Secretary Lane was present as the personal representative of President Wilson. He brought greetings of the president to the people of California and to the exposition management.
Mr. Lane, after expressing the greetings of President Wilson, said that he expected that Mr. Wilson would be in San Francisco within a month. “I come as a token bearer to speak a feeble foreword to the rich volume of his admiration for your courage, your enterprise, and your genius,” he said.
The first day’s attendance at the exposition exceeded the records of all previous great American expositions on their opening day.
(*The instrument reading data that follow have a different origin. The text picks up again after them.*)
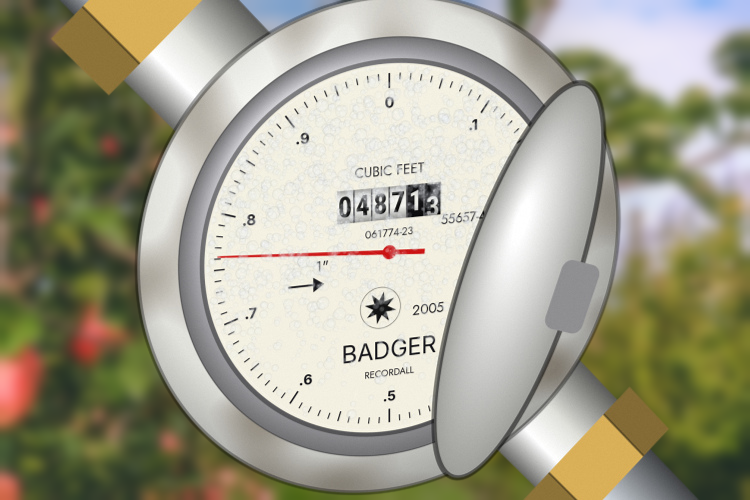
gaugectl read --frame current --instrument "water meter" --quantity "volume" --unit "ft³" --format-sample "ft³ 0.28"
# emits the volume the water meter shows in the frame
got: ft³ 48712.76
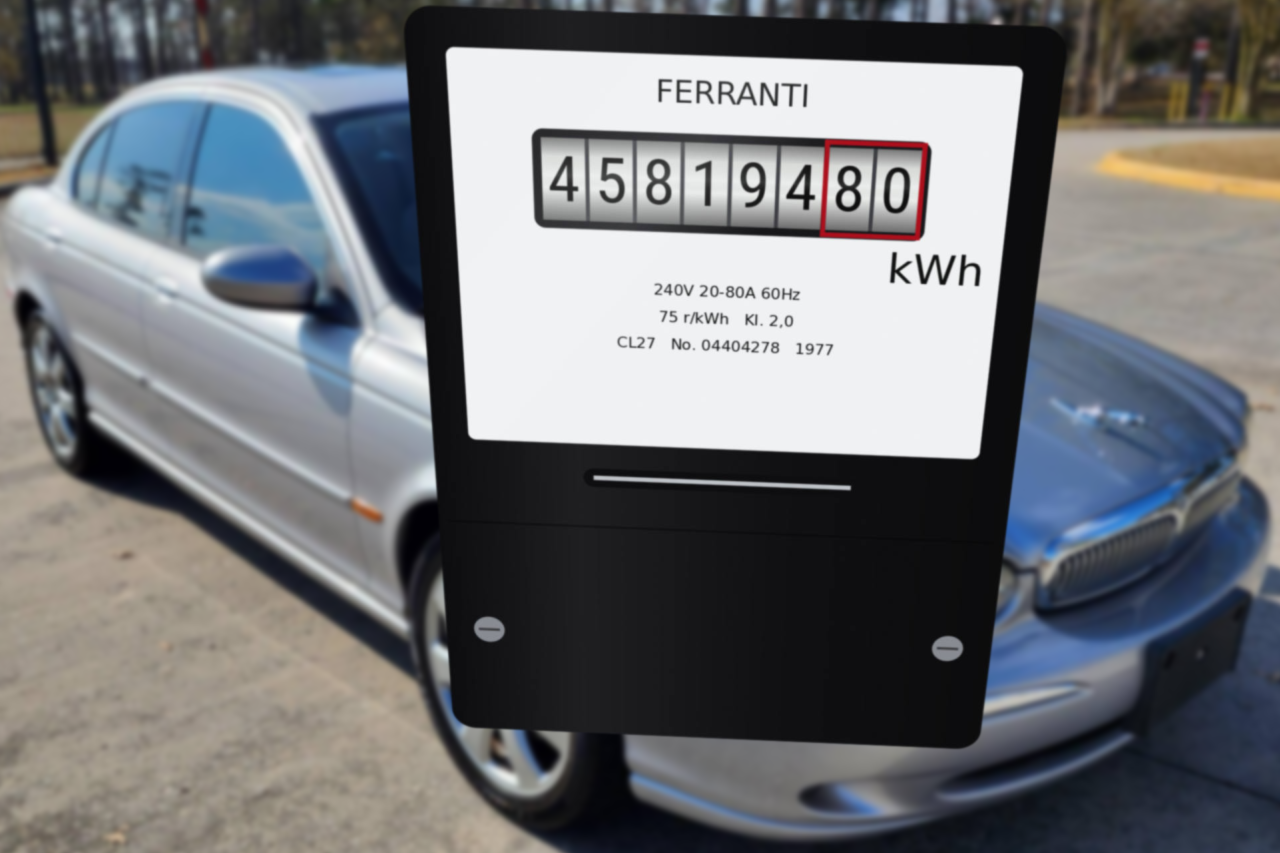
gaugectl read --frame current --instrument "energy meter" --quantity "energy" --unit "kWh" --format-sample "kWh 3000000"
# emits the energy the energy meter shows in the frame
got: kWh 458194.80
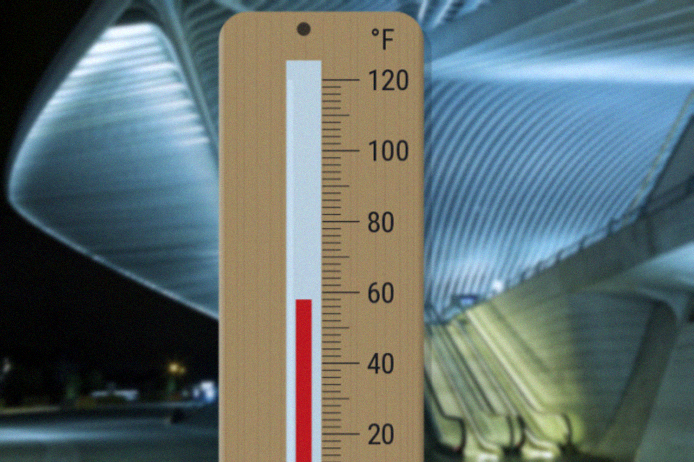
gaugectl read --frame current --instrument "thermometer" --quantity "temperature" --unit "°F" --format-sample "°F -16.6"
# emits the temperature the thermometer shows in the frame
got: °F 58
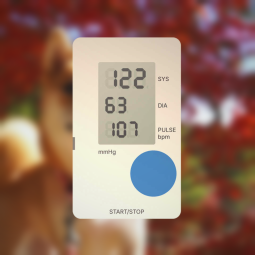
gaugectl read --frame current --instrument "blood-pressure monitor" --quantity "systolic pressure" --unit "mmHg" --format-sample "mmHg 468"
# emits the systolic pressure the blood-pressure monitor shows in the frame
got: mmHg 122
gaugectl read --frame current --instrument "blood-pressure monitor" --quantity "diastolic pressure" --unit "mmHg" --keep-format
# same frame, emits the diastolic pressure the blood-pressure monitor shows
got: mmHg 63
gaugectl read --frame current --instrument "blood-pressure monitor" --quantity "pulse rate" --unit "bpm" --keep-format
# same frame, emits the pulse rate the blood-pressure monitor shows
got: bpm 107
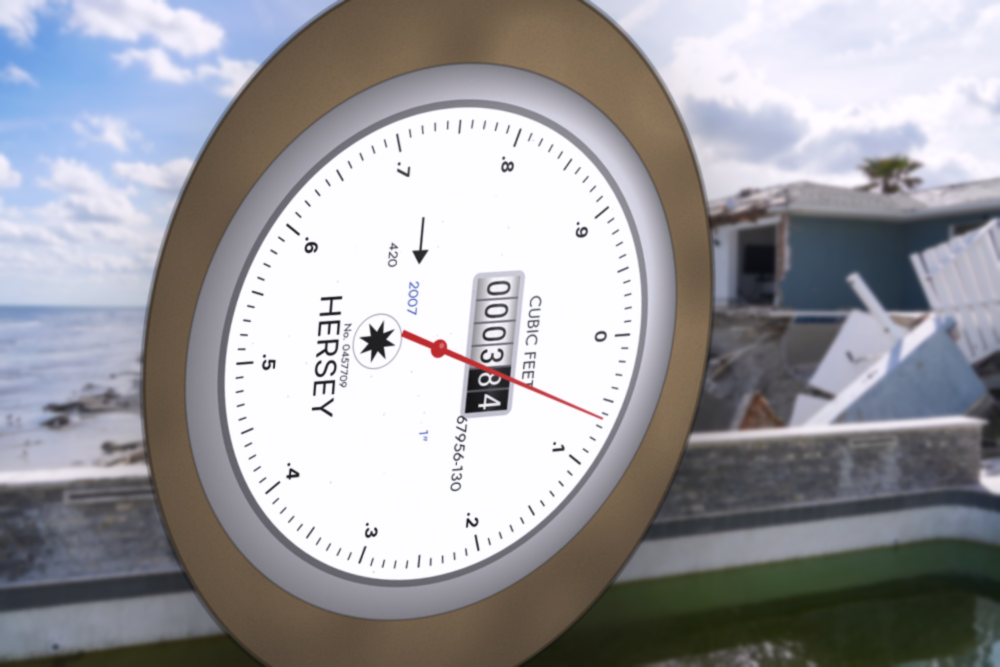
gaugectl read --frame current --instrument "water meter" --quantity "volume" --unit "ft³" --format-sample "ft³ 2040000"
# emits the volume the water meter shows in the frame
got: ft³ 384.06
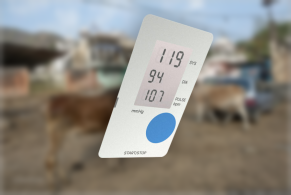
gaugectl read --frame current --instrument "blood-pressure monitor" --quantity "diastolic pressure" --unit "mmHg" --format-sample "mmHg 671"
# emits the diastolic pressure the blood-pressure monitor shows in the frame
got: mmHg 94
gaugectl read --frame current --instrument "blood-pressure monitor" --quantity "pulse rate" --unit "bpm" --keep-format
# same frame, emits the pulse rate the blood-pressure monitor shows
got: bpm 107
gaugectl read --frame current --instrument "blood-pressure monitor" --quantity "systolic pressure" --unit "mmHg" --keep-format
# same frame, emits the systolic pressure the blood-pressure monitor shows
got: mmHg 119
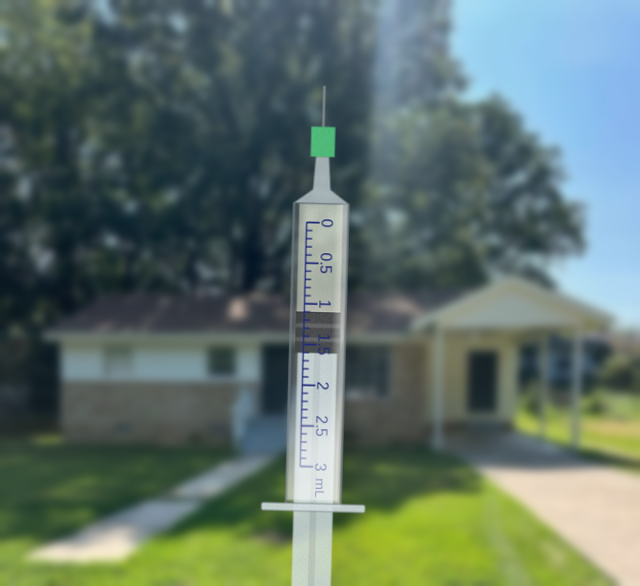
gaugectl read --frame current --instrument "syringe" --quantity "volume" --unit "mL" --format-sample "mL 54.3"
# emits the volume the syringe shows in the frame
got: mL 1.1
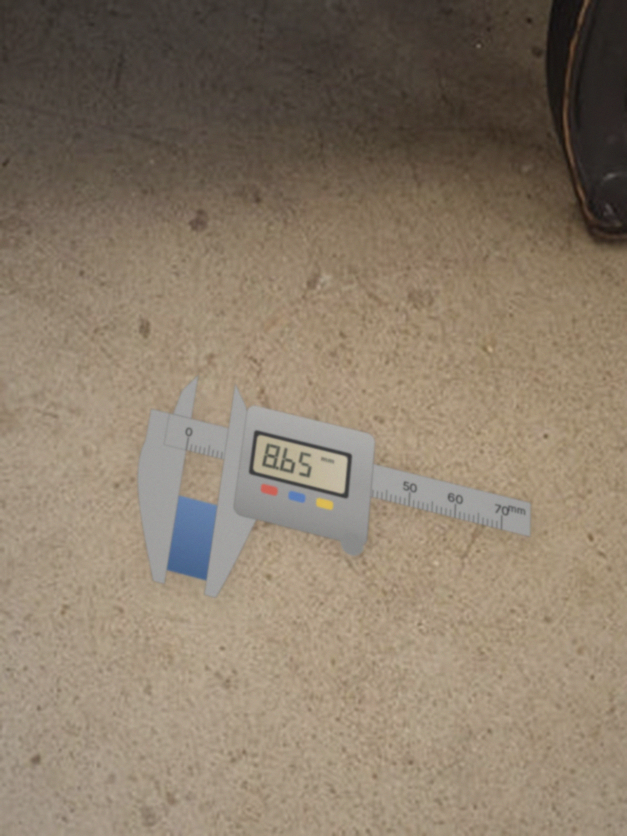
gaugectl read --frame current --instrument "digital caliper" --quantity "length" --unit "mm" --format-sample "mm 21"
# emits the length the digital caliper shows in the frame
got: mm 8.65
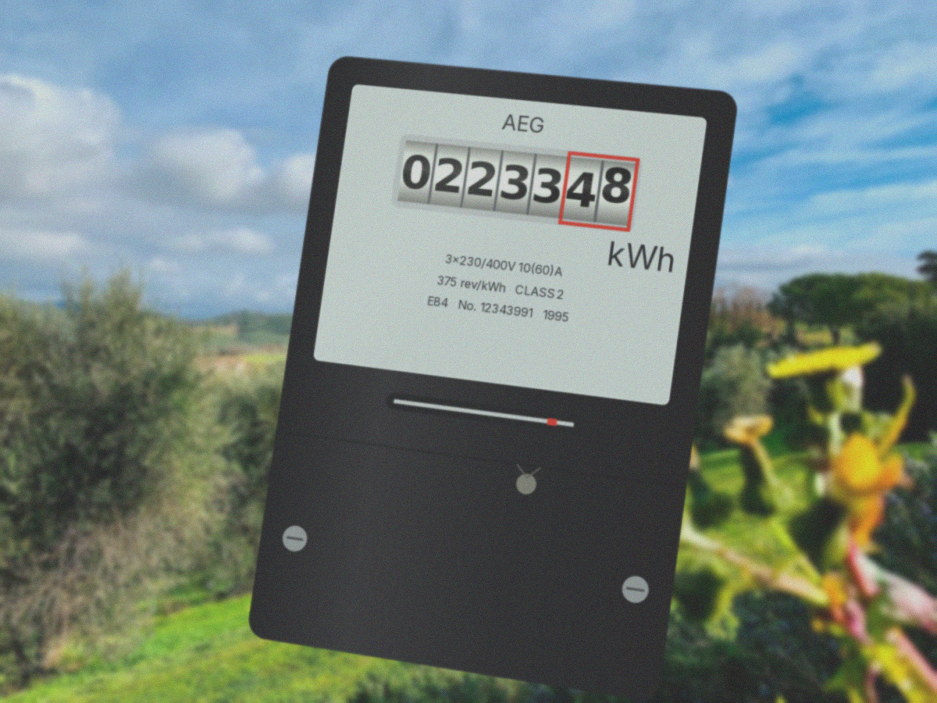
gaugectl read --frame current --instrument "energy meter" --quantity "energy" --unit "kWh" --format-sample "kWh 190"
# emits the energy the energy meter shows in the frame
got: kWh 2233.48
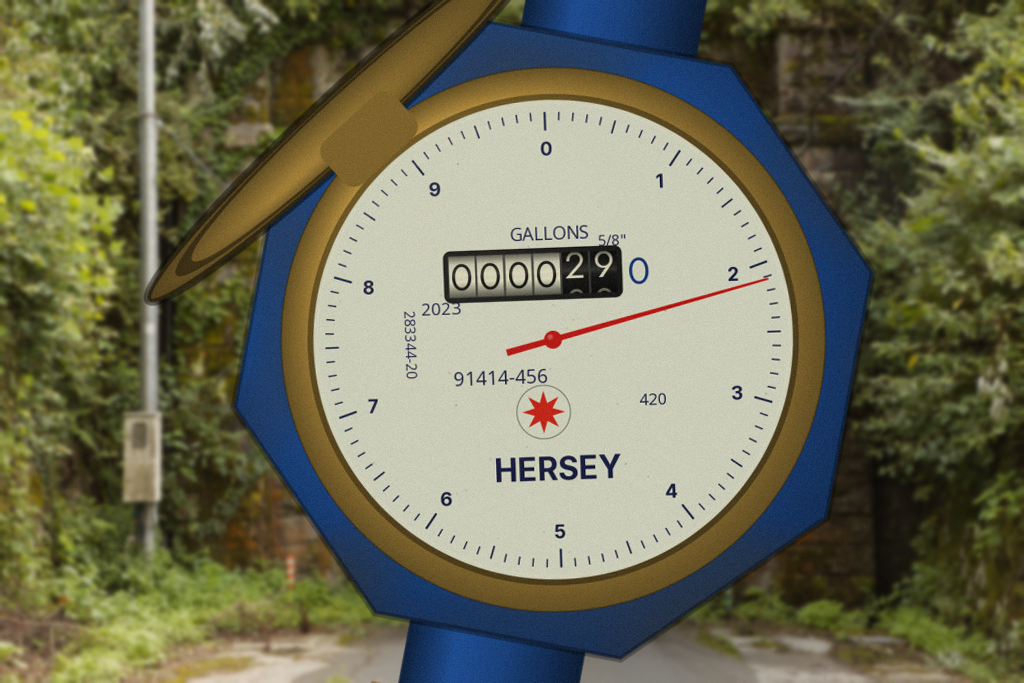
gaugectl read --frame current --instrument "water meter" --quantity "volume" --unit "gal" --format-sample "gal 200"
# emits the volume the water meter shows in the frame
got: gal 292.1
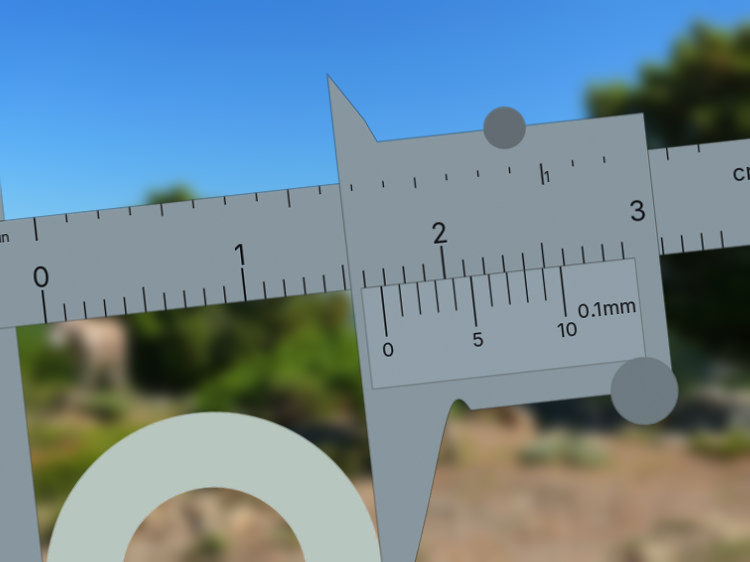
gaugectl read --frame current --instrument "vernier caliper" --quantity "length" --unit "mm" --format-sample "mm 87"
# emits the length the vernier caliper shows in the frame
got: mm 16.8
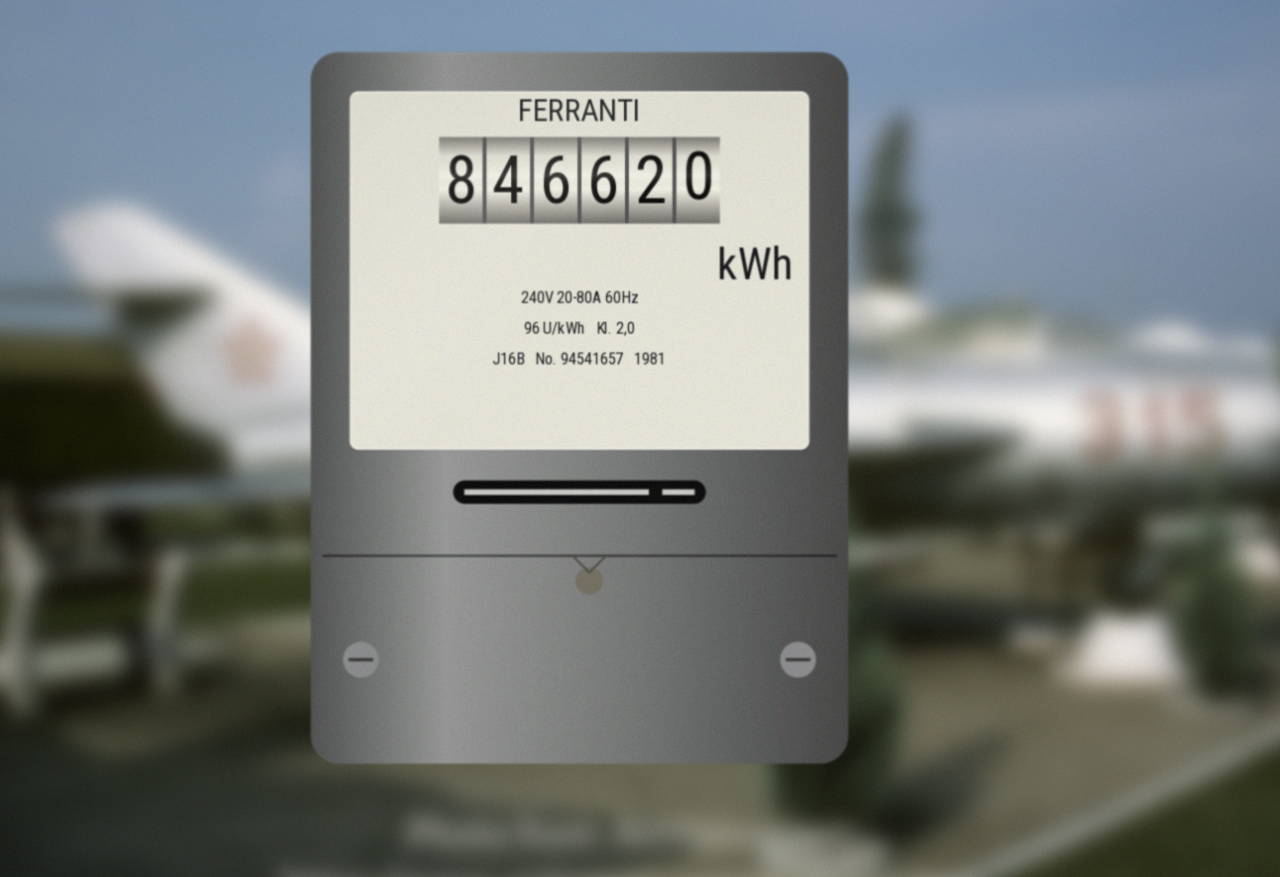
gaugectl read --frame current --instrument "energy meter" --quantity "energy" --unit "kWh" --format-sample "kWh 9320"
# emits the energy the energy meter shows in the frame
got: kWh 846620
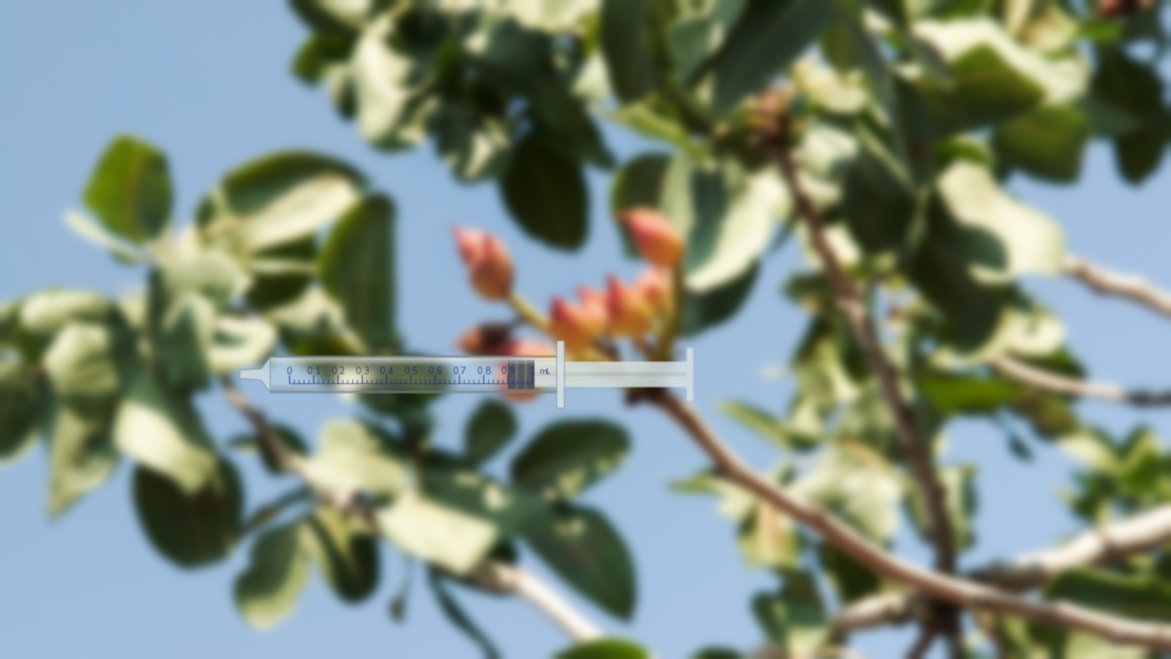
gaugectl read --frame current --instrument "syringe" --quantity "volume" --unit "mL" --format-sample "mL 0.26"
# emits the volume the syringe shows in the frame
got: mL 0.9
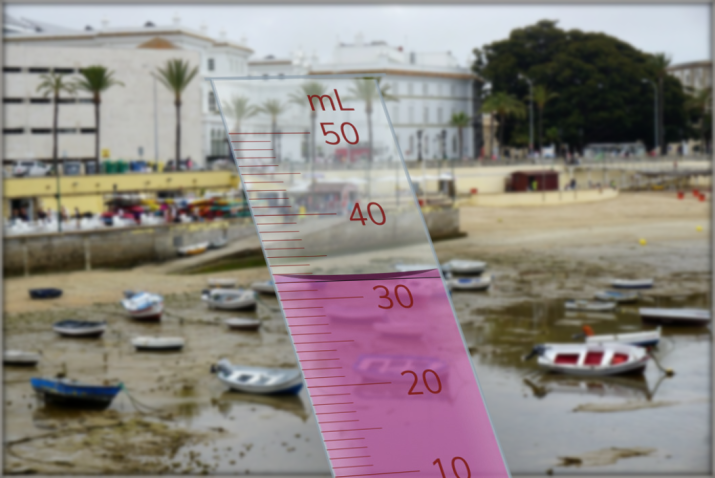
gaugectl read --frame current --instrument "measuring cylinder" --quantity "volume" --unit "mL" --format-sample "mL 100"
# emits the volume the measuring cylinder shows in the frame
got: mL 32
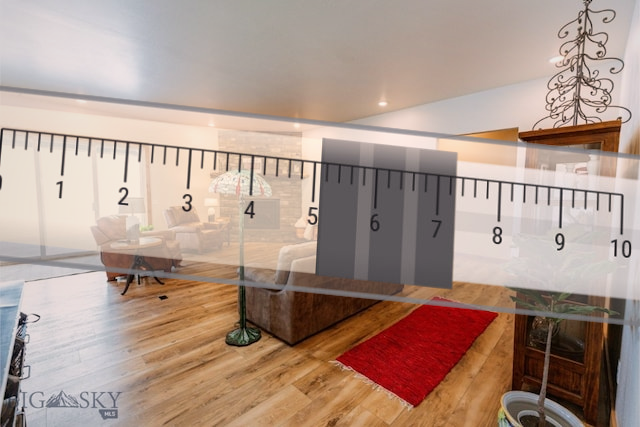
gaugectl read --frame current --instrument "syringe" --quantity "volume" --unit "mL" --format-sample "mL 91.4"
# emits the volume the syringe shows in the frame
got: mL 5.1
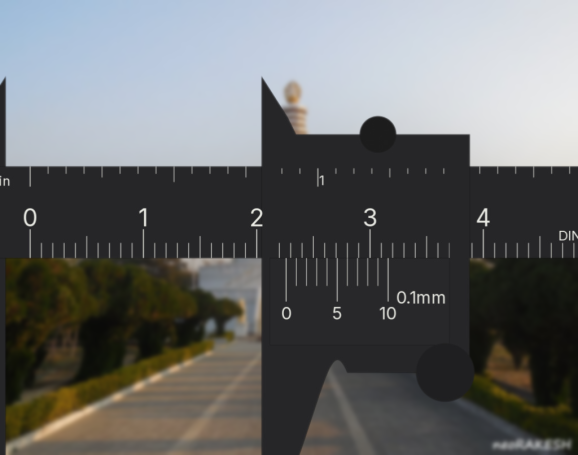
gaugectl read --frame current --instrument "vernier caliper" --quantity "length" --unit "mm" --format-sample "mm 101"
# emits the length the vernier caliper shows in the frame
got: mm 22.6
Two hours after the gates had opened to admit the first person, there had been 180,000 admissions to the grounds, and there remained great crowds in the lines to pass through the turnstiles. On the first day of the Chicago World’s Fair there were 137,557 admissions, and at St. Louis, in 1904, there were 178,453 admissions on the opening day.
The telegraph key touched by President Wilson was studded with gold nuggets. It was the same key that President Taft used to open the Alaska-Yukon Exposition. The ceremony was held in the East Room of the White House.
As seen from the hills of San Francisco, the exposition presents a great parti-colored area, perhaps best described as resembling a giant Persian rug of soft, melting tones. The roofs of the palaces are a reddish pink, the color of Spanish tile; the domes are green, and gold and blue are set within the recesses of the towers. The general color plan is a faint ivory, the color of travertine stone.
It was a new field, this painting an entire city with the colors of the rainbow. Expositions of the past had been “White Cities,” with the exception of slight uses of color in the last two, but the directors of the Panama-Pacific International Exposition wanted a “Rainbow City,” whose colors would provide a splendid feature.
Cost of Panama-Pacific Exposition, $50,000,000.
Cost of World’s Columbia Exposition in Chicago in 1893, $33,000,000.
Attendance on opening day of San Francisco Fair, nearly 400,000.